Pharaoh: A New Era | Review – An unforgettable City Builder


Management city builders are titles that were very strong in the 90s and early 2000s; a genre that unfortunately had a strong crisis after 2005, but which has been able to recover very well in recent years with some thick games including Cities Skyline, Frostpunk (even if it is more of a survival) and the various Tropicos. To celebrate this rebirth is also the return of a great milestone of the genre, Pharaoh, completely graphically reconstructed by the guys from Triskell Interactive.

Pharaoh: A New Era is the remake of the original by Impressions Games dated 1999 and which includes, in addition to various technical / graphic improvements, also the contents of the Cleopatra: Queen of the Nile expansion. We played it for a long time and we are ready to tell you our impressions in detail.

Pharaoh: A New Era, a strategic complex

Pharaoh: A New Era immerses us in a campaign that spans 4000 years of Egyptian history divided into 50 missions. To this day, it remains one of the longest running campaigns ever and also one of the most historically accurate in the market and one of the best-progressed.

So it is possible to decide whether to play the campaign in the standard way, carry out the individual missions in a completely random way, or simply throw ourselves into the classic sandbox mode to build our settlement (or city) as we prefer.

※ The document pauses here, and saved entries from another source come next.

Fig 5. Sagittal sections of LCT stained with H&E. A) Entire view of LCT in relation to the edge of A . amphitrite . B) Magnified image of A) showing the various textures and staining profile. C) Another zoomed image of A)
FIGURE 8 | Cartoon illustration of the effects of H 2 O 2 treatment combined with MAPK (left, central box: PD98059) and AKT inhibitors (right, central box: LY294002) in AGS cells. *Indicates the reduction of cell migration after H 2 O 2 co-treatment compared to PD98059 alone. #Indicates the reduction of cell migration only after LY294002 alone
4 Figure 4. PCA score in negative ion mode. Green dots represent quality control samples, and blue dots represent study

Pharaoh is still a complex management software, not so much to approach, but certainly to be mastered adequately. Once you learn the basics (place houses, wells and granaries) it immediately seems simple, but in reality the game slowly begins to get bigger and bigger, up to forcing the player to keep an eye on every single peculiarity of the city, from the gold , to food, to enemies up to random events that can obviously harm us.

Everything must always be satisfactory for our population: water, entertainment, employment and it is up to us to make sure that nothing takes a back seat. The further we go, the more the population increases and the more the roads begin to get busy, this involves creating more routes, more houses and more livelihood.

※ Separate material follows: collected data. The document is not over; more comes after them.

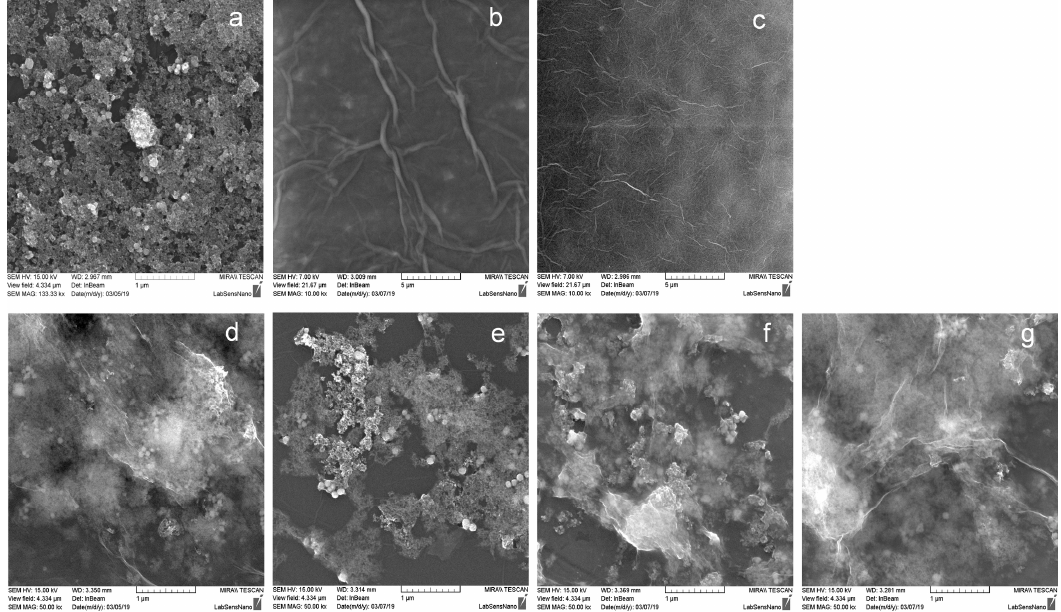
Figure 3. Scanning electron microscopy (SEM) characterization of materials: ( a ) Structure of microparticles (MPs); ( b ) structure of large area graphene oxide (GOH) with bigger wrinkles; ( c ) structure of small area graphene oxide (GOJ) with little and finer wrinkles; ( d ) GOH layered structure wrapping MPs; ( e ) GOJ layered structure wrapping MPs; and ( f ) large area graphene oxide modified by iron oxide based microparticles (MGOH) composite after the regeneration process; MGOH composite with Se(IV) bound ( g ).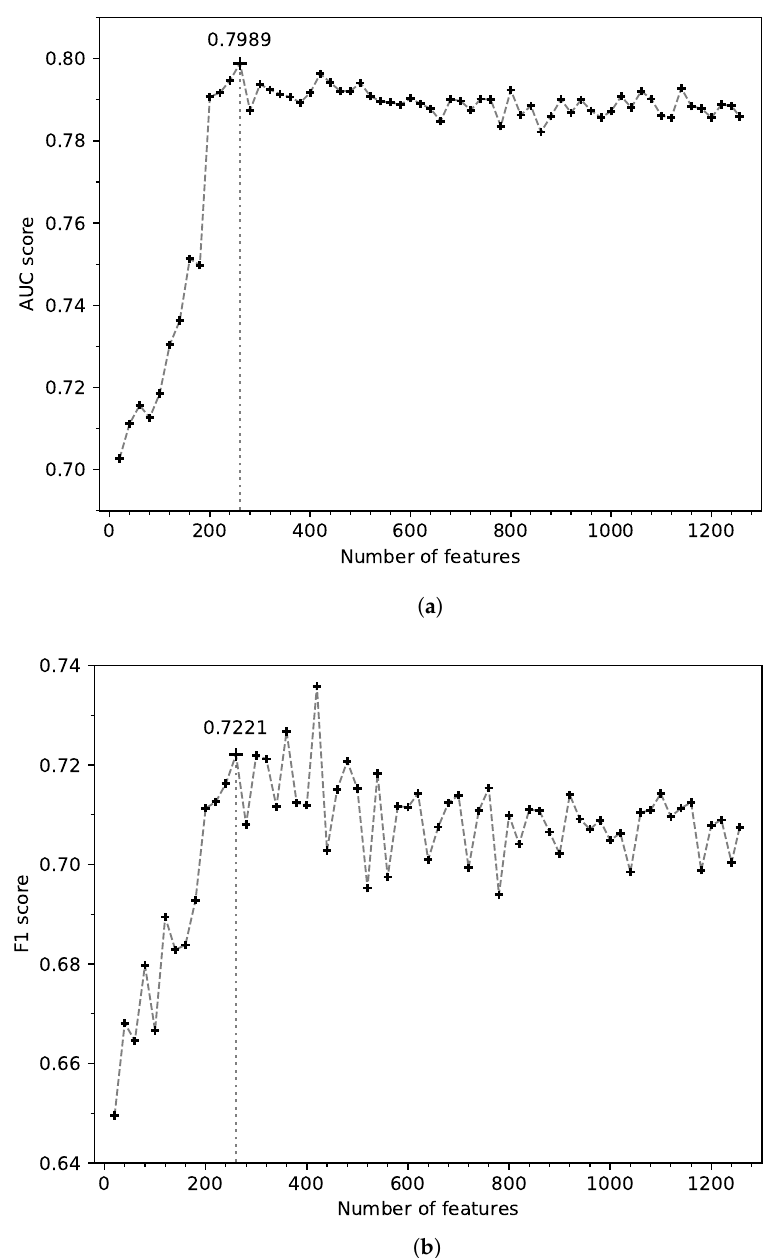
Figure 1. The performances on the validation dataset with different numbers of features in the second stage of the feature-selection method. ( a ) The AUC scores on the validation dataset of CSF proteins. ( b ) The F1 scores on the validation dataset of CSF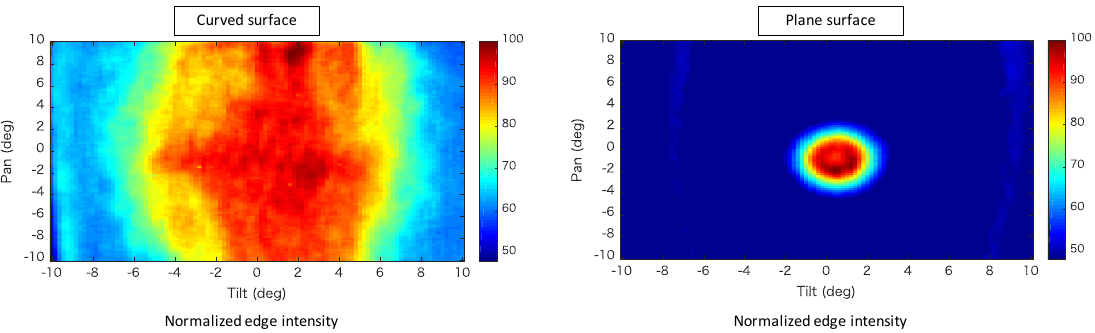
Figure 9. Colormap of the average normalized edge intensity values with respect to the pan- and tilt-axis mirror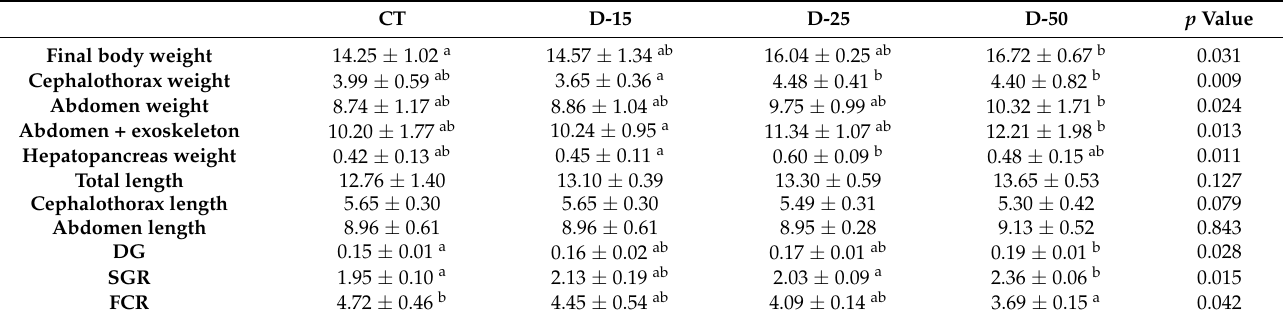
Table 4. Growth performance and nutrient utilization of L. vannamei fed the experimental diets for 70 days. CT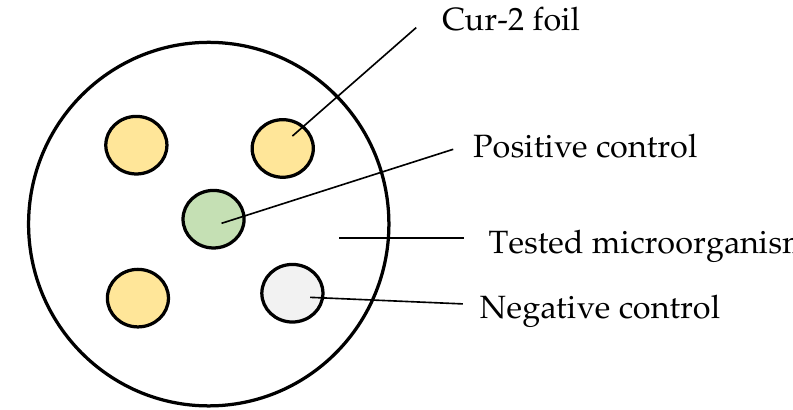
Figure 1. Scheme of the placement of the film discs on nutrients.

Do you think that's all it's over? Of course not. After our city has prospered, it must be defended in the best possible way, investing money in the military component which must always be kept under control due to the enormous cost it requires to be maintained. Although these defense situations only occur in the late game, it is always good to evaluate a good military investment.

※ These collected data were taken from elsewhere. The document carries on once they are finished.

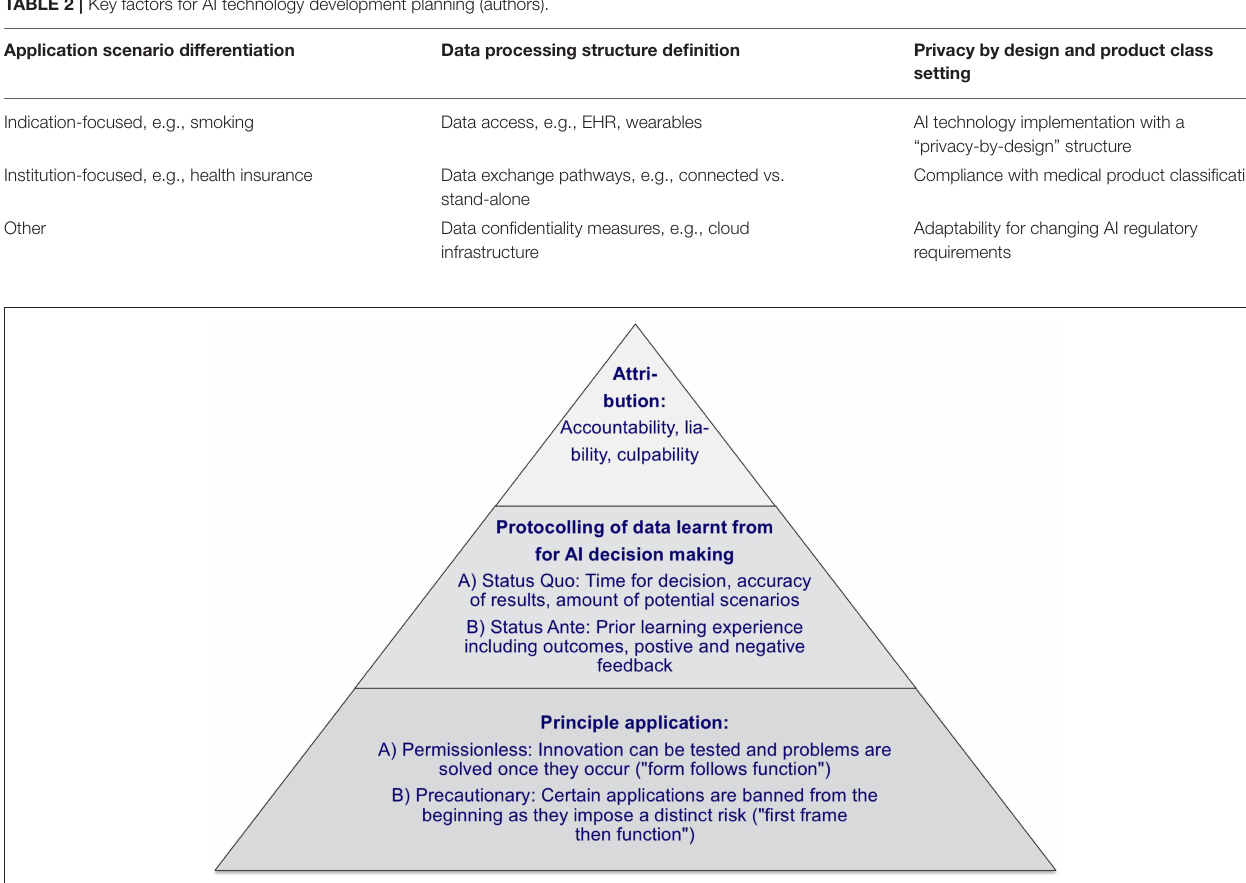
TABLE 2 | Key factors for AI technology development planning (authors).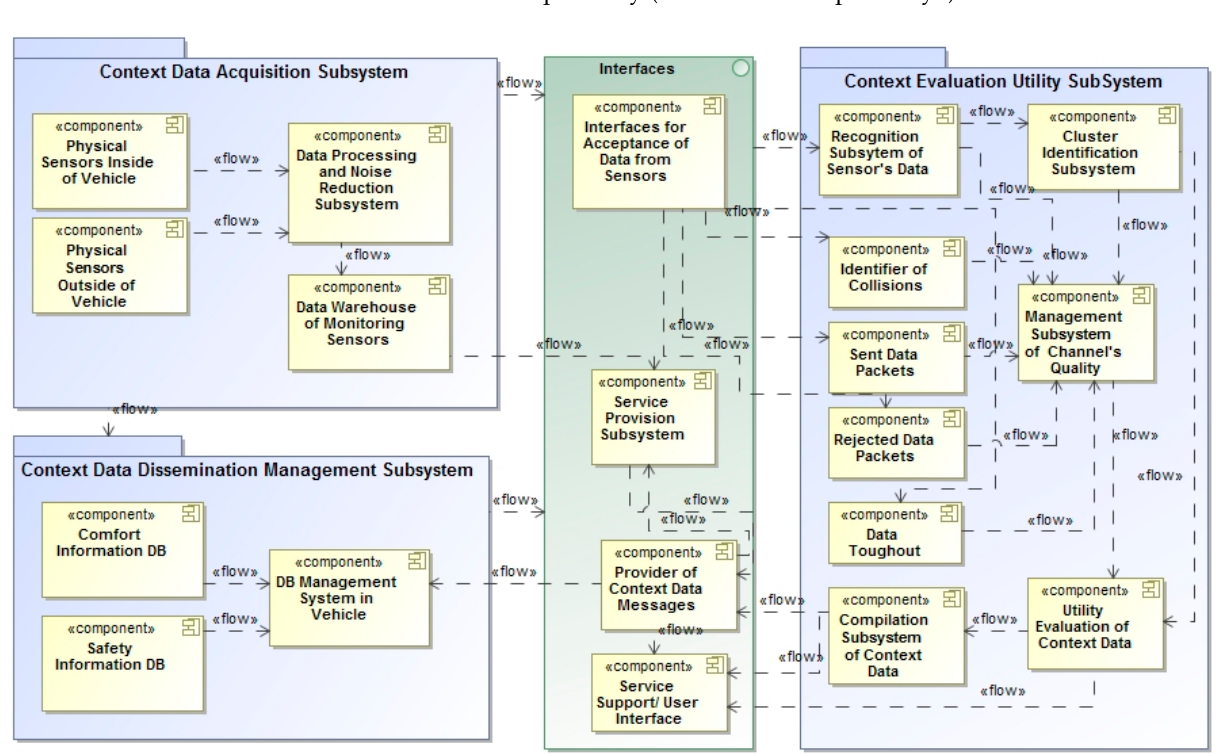
Figure 1. The architecture of the proposed IASDS for service support by recognition of data from sensors.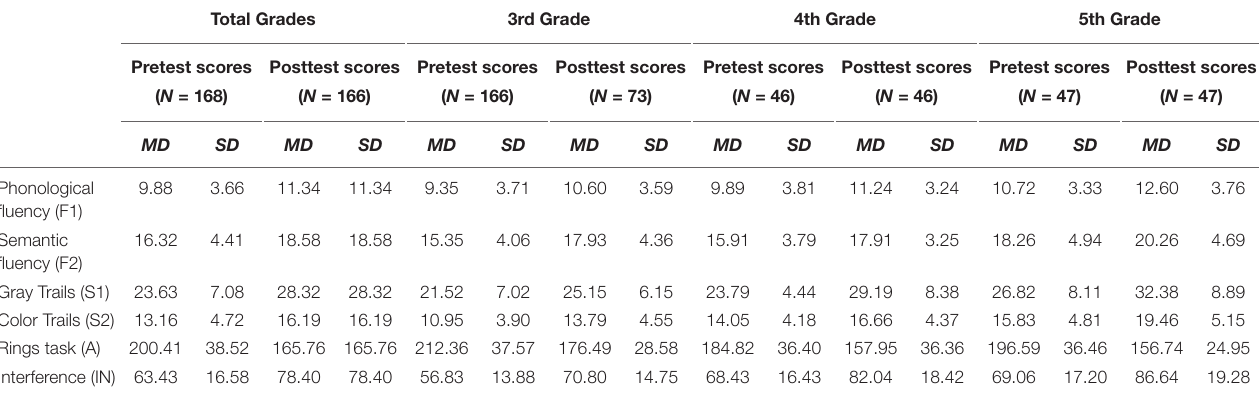
FIGURE 2 | Graphic of general descriptive statistics of the time of usage in Science, Logic, Spatial, and Arts. TABLE 1 | Descriptive statistics of children’s scores by groups from the ENFEN battery. Total Grades 3rd Grade 4th Grade 5th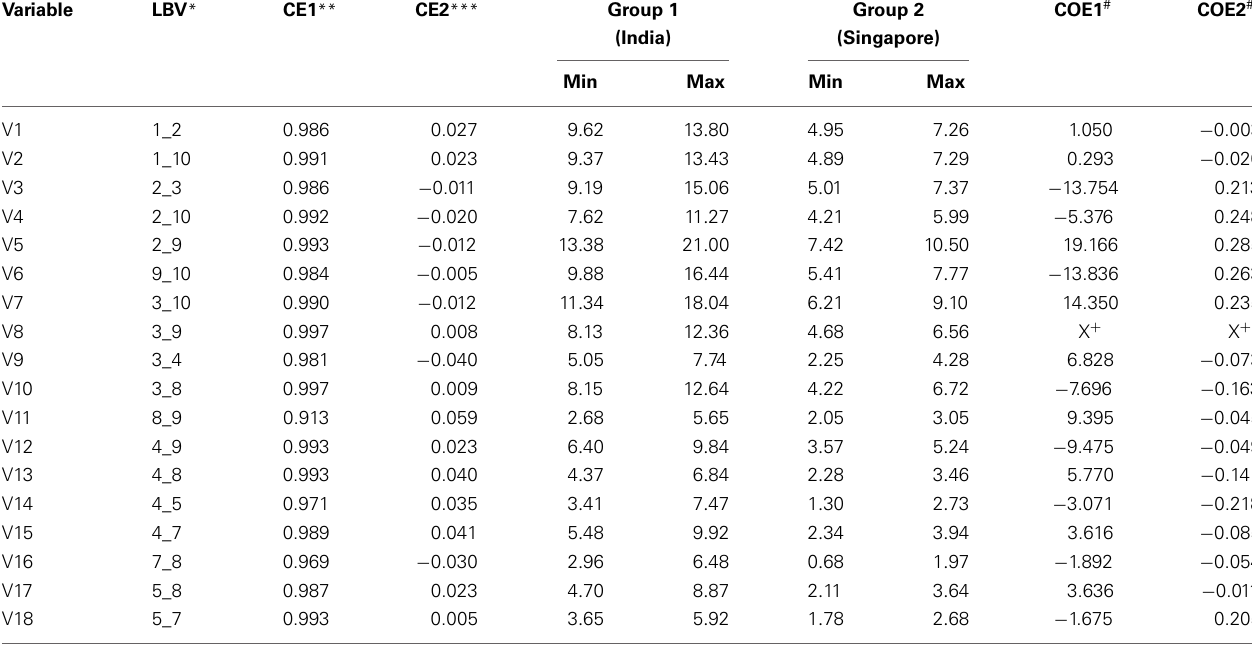
Table 3 | Truss morphometric analyses to study differences at the morphological level between the two identified species. Variable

Then there is the whole part related to the divinities, which as expected, must be satisfied to avoid possible malus or curses on our city. In case of satisfaction it is also possible to obtain bonuses that can be transformed into resources and so on. In short, praying the gods well and building the right temples is of course necessary.

Pharaoh: A New Era, a valuable remastering work

From a technical/graphic point of view, Pharaoh: A New Era is decidedly valuable, but still remains exactly as in the past: 2D isometric graphics, but this time in high resolution. It remains highly enjoyable to look at and does not require high-performance hardware, which makes it perfect to play with any available PC.

The main novelties of this remake are more concerning the quality of life, from the interface to the introductions of new mechanics useful for better tackling the game itself.

Already mentioned, the interface has been revised: now the structures all have a category and this allows them to be found more easily during gameplay, as well as the possibility of keep an eye on the flood periods of the Nile and a series of important alerts always on the screen that give us an overview of what we are doing, positive and negative.

Changed the population recruitment system, which now independently assigns those available to assign them to structures. And for those who were wondering, no, there are no new buildings accompanying the experience, apart from the posts, useful for preventing certain "citizens" from traveling along a street already occupied by other workers, definitely useful when the city becomes more large and complicated to manage.

Other than this, however, there are no other particular novelties: it is certainly a good remastering job, but a few more additions certainly would not have hurt the experience. However, we appreciate the effort to make it more modern and less cumbersome than in the past.